Interior mutability - cannot return value referencing temporary value

Hi,

For fun, I implemented a queue with two stacks. The queue's peek method should take &self , instead of &mut self as the mutation is not observable from the outside. However, when using RefCell's, I get error
message

cannot return value referencing temporary value

which I understand, but don;t know a way around. Does anybody know how to do this? Code here.

Thank you,

You need to either return Ref or return a smart pointer that wraps Ref.
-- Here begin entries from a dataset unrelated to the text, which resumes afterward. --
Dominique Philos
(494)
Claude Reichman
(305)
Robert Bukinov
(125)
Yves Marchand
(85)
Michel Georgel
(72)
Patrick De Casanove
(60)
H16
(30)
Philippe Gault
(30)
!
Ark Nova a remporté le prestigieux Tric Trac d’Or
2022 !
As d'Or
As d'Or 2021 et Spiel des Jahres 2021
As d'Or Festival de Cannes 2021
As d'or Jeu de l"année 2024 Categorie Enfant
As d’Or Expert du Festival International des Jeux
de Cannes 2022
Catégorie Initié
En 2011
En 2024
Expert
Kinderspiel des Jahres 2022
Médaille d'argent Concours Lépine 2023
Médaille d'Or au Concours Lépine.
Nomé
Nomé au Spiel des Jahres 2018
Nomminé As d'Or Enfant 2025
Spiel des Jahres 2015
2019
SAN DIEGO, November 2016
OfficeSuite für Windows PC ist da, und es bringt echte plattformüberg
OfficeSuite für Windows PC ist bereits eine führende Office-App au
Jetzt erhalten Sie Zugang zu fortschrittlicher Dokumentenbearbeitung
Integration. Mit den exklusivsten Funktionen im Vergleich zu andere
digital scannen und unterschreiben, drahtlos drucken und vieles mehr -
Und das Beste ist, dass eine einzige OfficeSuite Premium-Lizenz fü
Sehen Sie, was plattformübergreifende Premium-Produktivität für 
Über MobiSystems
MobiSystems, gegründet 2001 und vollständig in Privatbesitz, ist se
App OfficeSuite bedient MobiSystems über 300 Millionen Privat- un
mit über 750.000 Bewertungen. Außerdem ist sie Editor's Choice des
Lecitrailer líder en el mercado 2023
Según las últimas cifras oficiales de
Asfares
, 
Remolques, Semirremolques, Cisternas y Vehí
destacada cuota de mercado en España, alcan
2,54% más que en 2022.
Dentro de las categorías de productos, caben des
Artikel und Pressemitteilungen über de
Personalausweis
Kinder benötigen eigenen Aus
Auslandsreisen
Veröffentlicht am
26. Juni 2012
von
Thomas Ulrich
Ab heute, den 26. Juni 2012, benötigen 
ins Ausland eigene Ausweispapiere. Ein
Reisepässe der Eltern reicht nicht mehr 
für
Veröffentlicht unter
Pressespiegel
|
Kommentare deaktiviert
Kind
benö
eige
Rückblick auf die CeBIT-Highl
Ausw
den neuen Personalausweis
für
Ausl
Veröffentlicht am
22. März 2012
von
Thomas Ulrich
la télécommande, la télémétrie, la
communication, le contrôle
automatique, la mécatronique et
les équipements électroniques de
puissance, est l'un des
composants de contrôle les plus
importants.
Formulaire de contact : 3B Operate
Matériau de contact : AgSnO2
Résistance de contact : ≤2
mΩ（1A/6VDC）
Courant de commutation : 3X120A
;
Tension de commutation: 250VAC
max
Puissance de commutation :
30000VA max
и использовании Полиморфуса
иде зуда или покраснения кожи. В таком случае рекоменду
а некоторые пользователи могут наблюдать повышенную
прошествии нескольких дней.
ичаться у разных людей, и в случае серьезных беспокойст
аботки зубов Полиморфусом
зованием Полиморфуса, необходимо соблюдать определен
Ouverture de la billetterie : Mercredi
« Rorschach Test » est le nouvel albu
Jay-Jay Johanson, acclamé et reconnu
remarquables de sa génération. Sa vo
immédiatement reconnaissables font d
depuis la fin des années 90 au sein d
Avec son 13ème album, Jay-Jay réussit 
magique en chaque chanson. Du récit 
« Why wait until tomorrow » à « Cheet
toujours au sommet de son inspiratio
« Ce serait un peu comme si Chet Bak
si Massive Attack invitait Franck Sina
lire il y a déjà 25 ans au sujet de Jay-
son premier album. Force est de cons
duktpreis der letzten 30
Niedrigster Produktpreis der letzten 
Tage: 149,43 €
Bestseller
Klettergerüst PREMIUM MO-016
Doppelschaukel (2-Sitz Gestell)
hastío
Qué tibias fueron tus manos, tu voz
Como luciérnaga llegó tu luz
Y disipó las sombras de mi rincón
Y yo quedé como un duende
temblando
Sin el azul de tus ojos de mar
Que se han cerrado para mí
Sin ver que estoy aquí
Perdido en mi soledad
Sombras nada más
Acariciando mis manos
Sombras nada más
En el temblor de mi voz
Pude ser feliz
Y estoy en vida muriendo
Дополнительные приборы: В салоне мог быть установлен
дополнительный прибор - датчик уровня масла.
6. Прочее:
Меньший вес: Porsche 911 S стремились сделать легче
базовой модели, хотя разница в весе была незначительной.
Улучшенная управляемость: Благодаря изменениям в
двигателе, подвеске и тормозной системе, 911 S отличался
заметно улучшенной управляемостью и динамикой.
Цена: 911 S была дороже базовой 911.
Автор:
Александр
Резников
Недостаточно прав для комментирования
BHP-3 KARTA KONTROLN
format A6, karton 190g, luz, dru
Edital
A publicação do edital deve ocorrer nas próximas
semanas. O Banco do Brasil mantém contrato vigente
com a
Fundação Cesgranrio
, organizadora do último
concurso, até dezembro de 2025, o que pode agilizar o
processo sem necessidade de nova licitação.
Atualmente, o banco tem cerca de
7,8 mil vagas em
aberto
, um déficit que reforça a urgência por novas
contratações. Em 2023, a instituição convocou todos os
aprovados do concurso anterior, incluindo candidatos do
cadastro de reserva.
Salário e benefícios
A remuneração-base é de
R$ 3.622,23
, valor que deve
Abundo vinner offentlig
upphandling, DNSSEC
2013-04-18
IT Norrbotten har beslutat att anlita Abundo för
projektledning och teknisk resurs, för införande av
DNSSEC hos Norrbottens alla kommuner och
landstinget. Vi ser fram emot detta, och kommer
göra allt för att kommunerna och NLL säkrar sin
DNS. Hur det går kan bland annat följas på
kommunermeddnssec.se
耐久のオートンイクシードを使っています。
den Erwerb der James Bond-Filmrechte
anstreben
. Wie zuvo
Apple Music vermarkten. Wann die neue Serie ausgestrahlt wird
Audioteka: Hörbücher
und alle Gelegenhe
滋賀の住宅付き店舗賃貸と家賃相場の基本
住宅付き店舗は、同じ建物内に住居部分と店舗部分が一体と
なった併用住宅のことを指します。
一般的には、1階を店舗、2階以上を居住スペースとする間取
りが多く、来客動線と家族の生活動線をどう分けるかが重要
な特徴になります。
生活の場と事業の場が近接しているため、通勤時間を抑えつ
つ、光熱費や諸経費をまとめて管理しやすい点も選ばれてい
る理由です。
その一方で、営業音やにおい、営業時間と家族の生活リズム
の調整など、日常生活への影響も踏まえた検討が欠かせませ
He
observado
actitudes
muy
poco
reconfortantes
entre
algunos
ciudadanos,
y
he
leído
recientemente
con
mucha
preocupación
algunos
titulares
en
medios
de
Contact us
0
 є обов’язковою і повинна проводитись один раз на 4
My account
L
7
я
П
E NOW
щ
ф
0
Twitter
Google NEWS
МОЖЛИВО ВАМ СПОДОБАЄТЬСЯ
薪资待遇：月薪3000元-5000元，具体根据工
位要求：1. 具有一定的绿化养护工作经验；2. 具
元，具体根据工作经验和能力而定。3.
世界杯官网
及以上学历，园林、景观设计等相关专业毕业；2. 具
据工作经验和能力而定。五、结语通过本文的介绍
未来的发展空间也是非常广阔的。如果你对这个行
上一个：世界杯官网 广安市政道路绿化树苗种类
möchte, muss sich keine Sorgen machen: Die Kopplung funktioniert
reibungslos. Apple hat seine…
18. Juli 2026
You can't return a normal reference.

1 Like

Note that in your &mut self methods, you should prefer to use RefCell::get_mut instead of borrow or borrow_mut as get_mut is guaranteed to succeed. To solve the returning reference issue, you can return a Ref instead.

fn peek(&self) -> Option<Ref<u64>> {
    if self.dequeue_stack.borrow().is_empty() {
        let mut deque_ref = self.dequeue_stack.borrow_mut();
        let mut enque_ref = self.enqueue_stack.borrow_mut();
        while !enque_ref.is_empty() {
            let item = enque_ref.pop();
            deque_ref.push(item);
        }
        if deque_ref.is_empty() {
            return None;
        }
    }
    Some(Ref::map(self.dequeue_stack.borrow(), |stack| stack.peek().unwrap()))
}

playground

Note that the existence of this Ref will cause a panic if borrow_mut is called on dequeue_stack before the Ref is dropped. Thus the code above is designed to only call borrow_mut if items need to be moved over, which means that if a Ref still exists, the Queue is borrowed immutably, so you cannot call the &mut self methods that modify it, meaning that the api above is panic-free.

3 Likes

Thank you both for your replies.
I was hoping I can avoid Ref is the method signature as that would leak
implementation details.

You can't avoid it with RefCell, sorry.

You can wrap the Ref in your own type, but you can't get rid of it.

OK, thank you both very much. Good to know...